Wednesday, November 11, 1998

Thrifty: Car delay
prompted Chap. 11

The local franchisee blames a
dispute with the franchiser

By Peter Wagner


A dispute over the delivery of 770 rental cars caused the Thrifty Car Rental franchise in Hawaii to fall into debt and file for Chapter 11 bankruptcy last month, the company's owner says.

Bradley Skinner, president of the company, yesterday said a dispute with mainland franchiser Tulsa, Okla.-based Thrifty Rent-A-Car Systems Inc. left him without a fleet of 1998 rental cars between March and November of last year.

"My difficulty in getting my fleet in a timely manner has been an ongoing problem," said Skinner, during a creditors' meeting in U.S. Bankruptcy Court yesterday.

He would not comment further on the unresolved conflict.

Yesterday's meeting, part of the Chapter 11 process, gave creditors an opportunity to question Skinner before a U.S. Trustee overseeing the bankruptcy case. Honolulu attorney Robert Faris, representing the franchiser, questioned Skinner's contention that Thrifty Rent-A-Car had a commitment to supply the cars.

Faris deferred questions on the conflict to company officials, who couldn't be reached.

Thrifty, which filed for bankruptcy last month, is operating at all five of its statewide locations and plans to reorganize to repay debts and stay in business.

The company initially listed assets of $1,757,658 and debts of $2,420,618, figures which have since grown to $3,165,548 in assets and $5,440,212 in debts, according to recent court filings.

Skinner yesterday said business has been good since the company got its new fleet last November.
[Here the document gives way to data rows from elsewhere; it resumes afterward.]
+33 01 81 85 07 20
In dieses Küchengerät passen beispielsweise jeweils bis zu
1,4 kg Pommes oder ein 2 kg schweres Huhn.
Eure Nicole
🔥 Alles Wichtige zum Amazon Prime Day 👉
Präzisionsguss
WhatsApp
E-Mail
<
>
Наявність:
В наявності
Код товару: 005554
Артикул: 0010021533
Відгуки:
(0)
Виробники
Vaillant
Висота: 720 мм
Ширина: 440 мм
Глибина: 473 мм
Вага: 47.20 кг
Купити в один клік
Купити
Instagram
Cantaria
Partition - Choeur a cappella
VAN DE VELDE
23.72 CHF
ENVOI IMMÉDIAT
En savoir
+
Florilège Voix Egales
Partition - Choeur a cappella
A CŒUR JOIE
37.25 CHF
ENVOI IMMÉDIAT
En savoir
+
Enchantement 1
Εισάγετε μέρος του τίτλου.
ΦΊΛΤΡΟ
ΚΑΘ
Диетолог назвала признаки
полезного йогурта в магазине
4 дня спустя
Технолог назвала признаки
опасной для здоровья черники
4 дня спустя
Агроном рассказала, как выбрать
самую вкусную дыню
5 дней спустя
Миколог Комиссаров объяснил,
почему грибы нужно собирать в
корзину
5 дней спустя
But the burden of seven low-performing months -- along with Skinner's $2 million purchase of 200 Hyundai Alantras -- put the company in the red.

Attorney Chuck Choi, representing the franchisee, said no business reorganization plan has been drawn up. He said plans call for a large infusion of cash by an unnamed investor to pay the company's operating expenses while revenues would go toward repaying creditors.
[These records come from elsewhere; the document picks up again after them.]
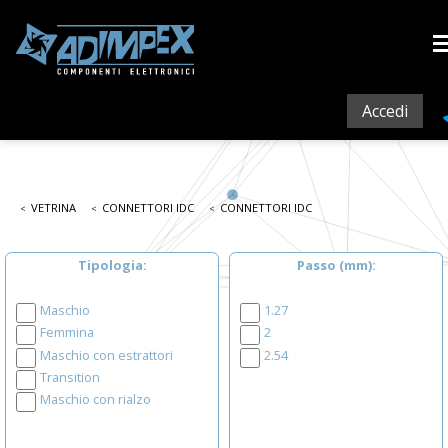
Accedi
VETRINA
CONNETTORI IDC
CONNETTORI IDC
Tipologia
Passo (mm)
Maschio
1.27
Femmina
2
Maschio con estrattori
2.54
Transition
Maschio con rialzo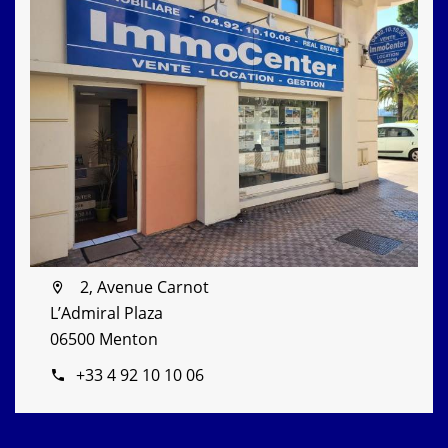
2, Avenue Carnot
L’Admiral Plaza
06500 Menton
+33 4 92 10 10 06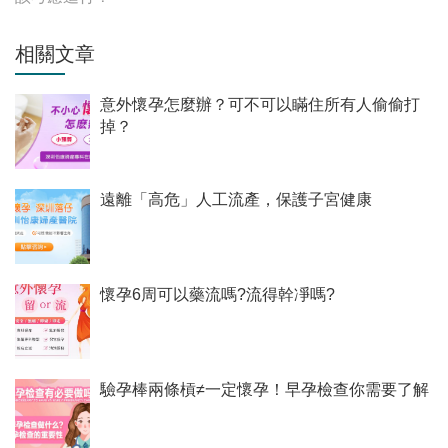
相關文章
意外懷孕怎麼辦？可不可以瞞住所有人偷偷打
掉？
遠離「高危」人工流產，保護子宮健康
懷孕6周可以藥流嗎?流得幹凈嗎?
驗孕棒兩條槓≠一定懷孕！早孕檢查你需要了解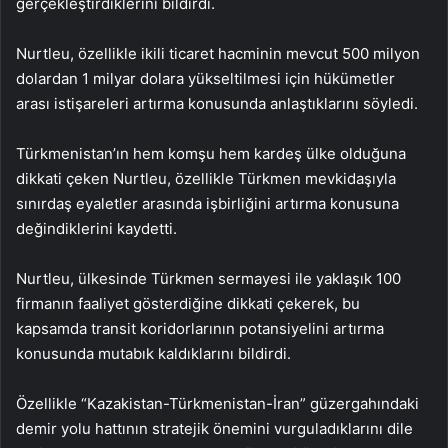
gerçekleştirdiklerini bildirdi.
Nurtleu, özellikle ikili ticaret hacminin mevcut 500 milyon
dolardan 1 milyar dolara yükseltilmesi için hükümetler
arası istişareleri artırma konusunda anlaştıklarını söyledi.
Türkmenistan’ın hem komşu hem kardeş ülke olduğuna
dikkati çeken Nurtleu, özellikle Türkmen mevkidaşıyla
sınırdaş eyaletler arasında işbirliğini artırma konusuna
değindiklerini kaydetti.
Nurtleu, ülkesinde Türkmen sermayesi ile yaklaşık 100
firmanın faaliyet gösterdiğine dikkati çekerek, bu
kapsamda transit koridorlarının potansiyelini artırma
konusunda mutabık kaldıklarını bildirdi.
Özellikle “Kazakistan-Türkmenistan-İran” güzergahındaki
demir yolu hattının stratejik önemini vurguladıklarını dile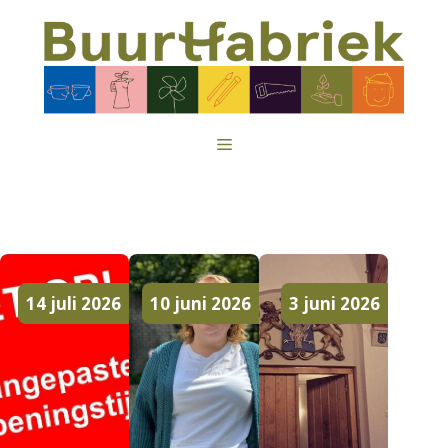
Ga
naar
de
inhoud
Menu
14 juli 2026
10 juni 2026
3 juni 2026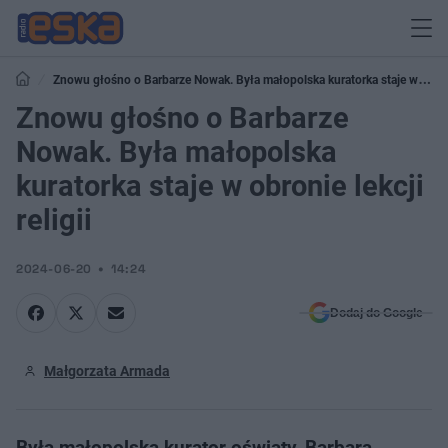
Znowu głośno o Barbarze Nowak. Była małopolska kuratorka staje w
obronie lekcji religii
Znowu głośno o Barbarze
Nowak. Była małopolska
kuratorka staje w obronie lekcji
religii
2024-06-20
14:24
Dodaj do Google
Małgorzata Armada
Była małopolska kurator oświaty, Barbara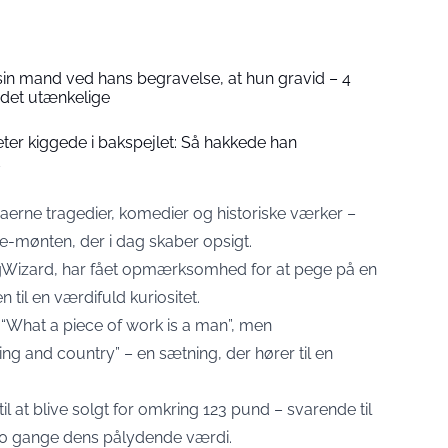
sin mand ved hans begravelse, at hun gravid – 4
 det utænkelige
ter kiggede i bakspejlet: Så hakkede han
d
erne tragedier, komedier og historiske værker –
ie-mønten, der i dag skaber opsigt.
ngWizard, har fået opmærksomhed for at pege på en
til en værdifuld kuriositet.
 “What a piece of work is a man”, men
ng and country” – en sætning, der hører til en
il at blive solgt for omkring 123 pund – svarende til
60 gange dens pålydende værdi.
Skinner said franchiser Thrifty Rent-A-Car filed a temporary restraining order preventing the franchise from obtaining cars in a timely manner. He noted during yesterday's hearing that the company's monthly revenues, which now average $800,000, dropped to $400,000 during the dispute.

Business is now good, Skinner said, and the company has a fleet of nearly 1,000 cars.

Skinner, who bought the Thrifty franchise in March 1997, said the company grew quickly, tripling its staff to about 100 employees in about 18 months.

The company has five locations statewide, including Waikiki, Nimitz Highway near Honolulu Airport, and in Kona, Kahului and Lihue.

Skinner, acting president of the Car and Truck Rental and Leasing Association in Hawaii, operated Aloha Funway Rentals in 1975. The company was renamed Courtesy Car & Truck Rental in 1991.